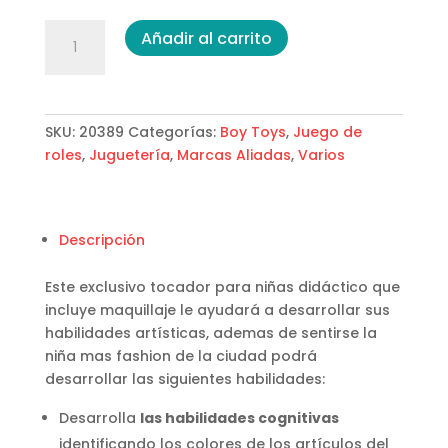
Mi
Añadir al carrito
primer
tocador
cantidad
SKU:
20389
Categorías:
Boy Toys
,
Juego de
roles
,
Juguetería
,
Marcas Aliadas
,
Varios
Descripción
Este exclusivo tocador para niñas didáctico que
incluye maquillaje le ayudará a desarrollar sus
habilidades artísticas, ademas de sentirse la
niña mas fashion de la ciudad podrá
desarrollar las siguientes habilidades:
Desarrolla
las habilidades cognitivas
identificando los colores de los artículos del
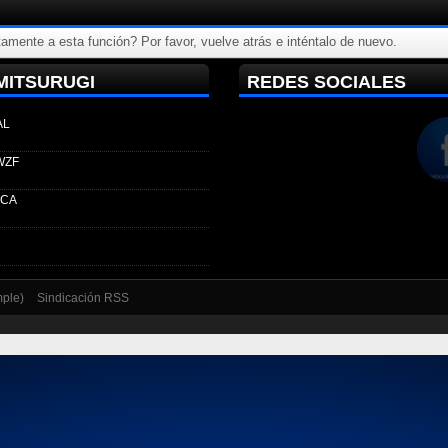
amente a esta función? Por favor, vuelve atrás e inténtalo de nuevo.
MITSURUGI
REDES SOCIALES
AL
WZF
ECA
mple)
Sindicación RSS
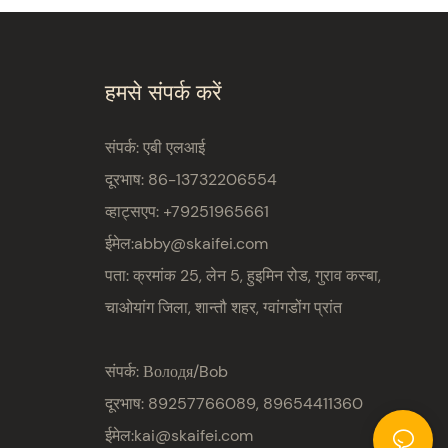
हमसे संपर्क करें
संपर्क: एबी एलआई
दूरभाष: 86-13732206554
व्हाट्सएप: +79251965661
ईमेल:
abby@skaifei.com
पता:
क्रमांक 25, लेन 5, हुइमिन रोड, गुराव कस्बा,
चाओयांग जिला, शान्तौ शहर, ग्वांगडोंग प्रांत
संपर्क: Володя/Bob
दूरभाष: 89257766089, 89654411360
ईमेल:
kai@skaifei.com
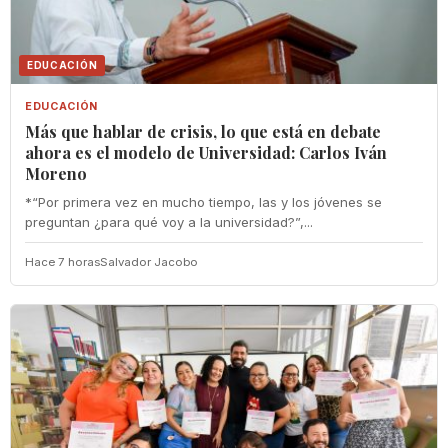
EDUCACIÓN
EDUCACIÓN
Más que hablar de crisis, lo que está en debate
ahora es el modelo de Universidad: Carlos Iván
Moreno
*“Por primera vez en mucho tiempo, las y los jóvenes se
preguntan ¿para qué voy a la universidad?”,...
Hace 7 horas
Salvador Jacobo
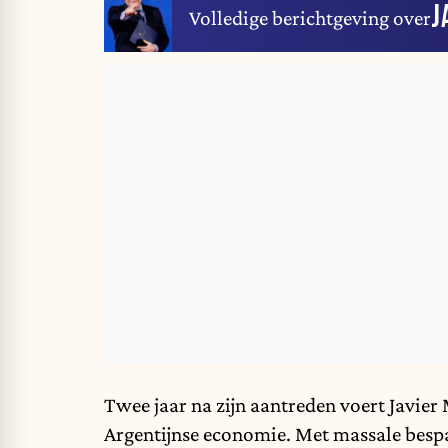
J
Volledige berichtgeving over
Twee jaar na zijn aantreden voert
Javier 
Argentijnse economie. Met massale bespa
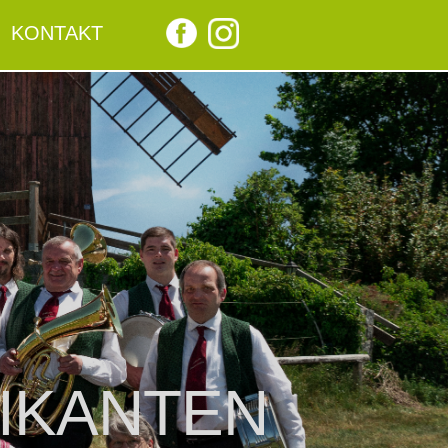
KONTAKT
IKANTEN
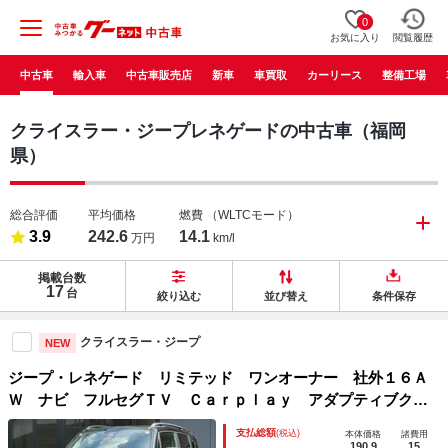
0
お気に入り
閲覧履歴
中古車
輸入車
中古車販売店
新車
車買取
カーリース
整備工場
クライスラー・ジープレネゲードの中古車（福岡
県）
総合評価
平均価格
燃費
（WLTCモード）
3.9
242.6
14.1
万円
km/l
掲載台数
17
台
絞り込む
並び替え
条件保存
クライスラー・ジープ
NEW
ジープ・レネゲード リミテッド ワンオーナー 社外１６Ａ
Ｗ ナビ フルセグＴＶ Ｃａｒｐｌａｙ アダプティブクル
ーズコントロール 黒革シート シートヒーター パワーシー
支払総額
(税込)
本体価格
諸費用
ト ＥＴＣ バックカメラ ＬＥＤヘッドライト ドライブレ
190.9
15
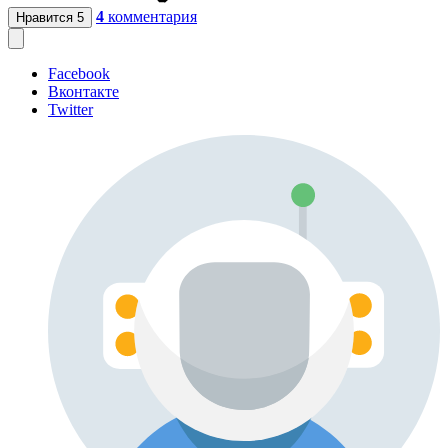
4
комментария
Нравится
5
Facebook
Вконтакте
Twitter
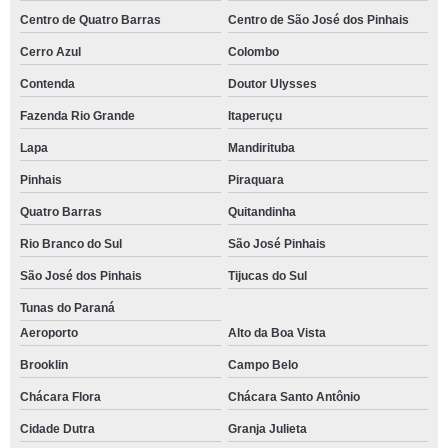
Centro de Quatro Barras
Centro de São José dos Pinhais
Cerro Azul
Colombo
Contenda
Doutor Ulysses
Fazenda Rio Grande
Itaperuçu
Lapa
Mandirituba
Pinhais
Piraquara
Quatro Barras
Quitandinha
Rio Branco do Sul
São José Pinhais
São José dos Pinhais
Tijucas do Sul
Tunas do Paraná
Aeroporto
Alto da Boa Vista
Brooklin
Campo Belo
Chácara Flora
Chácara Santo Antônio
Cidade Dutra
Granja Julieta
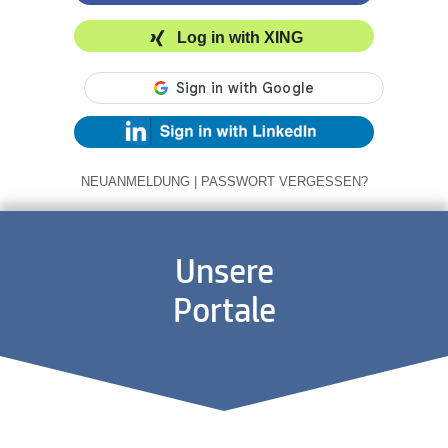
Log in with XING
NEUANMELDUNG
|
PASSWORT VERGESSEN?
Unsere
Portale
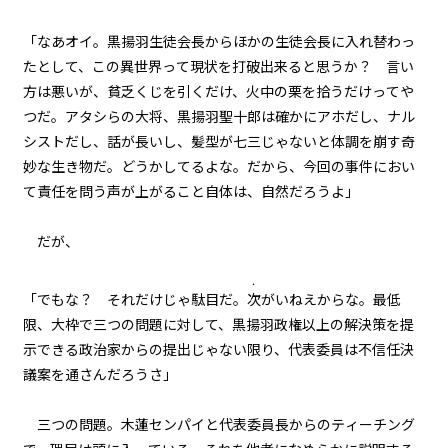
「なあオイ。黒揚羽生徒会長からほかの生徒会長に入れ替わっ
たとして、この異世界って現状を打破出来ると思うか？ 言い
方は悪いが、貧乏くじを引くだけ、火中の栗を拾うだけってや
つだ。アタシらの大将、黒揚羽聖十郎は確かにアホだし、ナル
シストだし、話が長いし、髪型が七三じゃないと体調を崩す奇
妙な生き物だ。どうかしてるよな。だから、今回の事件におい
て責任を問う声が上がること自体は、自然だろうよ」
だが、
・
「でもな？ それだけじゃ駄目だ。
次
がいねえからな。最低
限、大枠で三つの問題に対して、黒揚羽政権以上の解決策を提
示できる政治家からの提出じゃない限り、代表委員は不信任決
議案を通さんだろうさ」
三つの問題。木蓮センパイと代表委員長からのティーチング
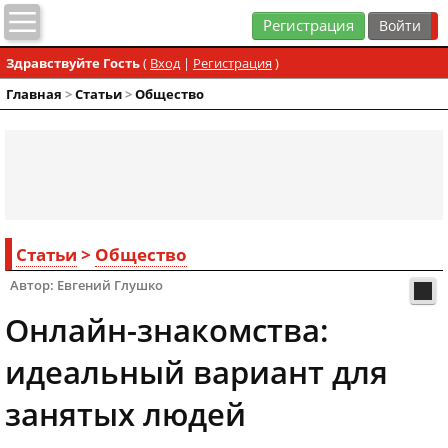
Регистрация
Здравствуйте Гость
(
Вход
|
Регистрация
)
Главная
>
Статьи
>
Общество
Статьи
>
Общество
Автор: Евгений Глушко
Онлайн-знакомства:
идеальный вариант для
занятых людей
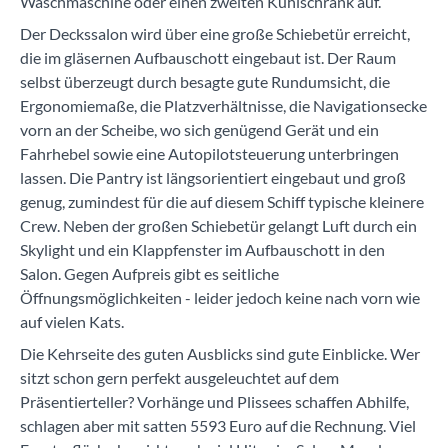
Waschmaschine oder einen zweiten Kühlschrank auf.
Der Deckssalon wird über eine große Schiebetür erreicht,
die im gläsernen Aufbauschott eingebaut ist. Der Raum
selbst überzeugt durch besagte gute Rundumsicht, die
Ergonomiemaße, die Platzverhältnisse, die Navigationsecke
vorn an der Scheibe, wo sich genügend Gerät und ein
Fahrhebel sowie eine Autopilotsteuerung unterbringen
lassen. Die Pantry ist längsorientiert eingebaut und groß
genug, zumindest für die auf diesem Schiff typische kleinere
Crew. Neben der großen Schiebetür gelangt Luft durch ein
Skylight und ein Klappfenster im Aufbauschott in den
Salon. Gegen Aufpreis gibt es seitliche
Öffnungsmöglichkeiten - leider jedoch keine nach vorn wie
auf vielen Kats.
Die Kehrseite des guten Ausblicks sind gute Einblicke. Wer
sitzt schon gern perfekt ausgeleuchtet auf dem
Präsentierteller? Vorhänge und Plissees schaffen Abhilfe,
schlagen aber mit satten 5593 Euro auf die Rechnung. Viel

■ ■ ■ ■ ■

Retype the entries from the very beginning, stopping after the line that contains "kai@skaifei.com". Leave the pictures out of your copy.

Mi
Añadir al carrito
primer
tocador
cantidad
SKU:
20389
Categorías:
Boy Toys
,
Juego de
roles
,
Juguetería
,
Marcas Aliadas
,
Varios
Descripción
Este exclusivo tocador para niñas didáctico que
incluye maquillaje le ayudará a desarrollar sus
habilidades artísticas, ademas de sentirse la
niña mas fashion de la ciudad podrá
desarrollar las siguientes habilidades:
Desarrolla
las habilidades cognitivas
identificando los colores de los artículos del
amente a esta función? Por favor, vuelve atrás e inténtalo de nuevo.
MITSURUGI
REDES SOCIALES
AL
WZF
ECA
mple)
Sindicación RSS
हमसे संपर्क करें
संपर्क: एबी एलआई
दूरभाष: 86-13732206554
व्हाट्सएप: +79251965661
ईमेल:
abby@skaifei.com
पता:
क्रमांक 25, लेन 5, हुइमिन रोड, गुराव कस्बा,
चाओयांग जिला, शान्तौ शहर, ग्वांगडोंग प्रांत
संपर्क: Володя/Bob
दूरभाष: 89257766089, 89654411360
ईमेल:
kai@skaifei.com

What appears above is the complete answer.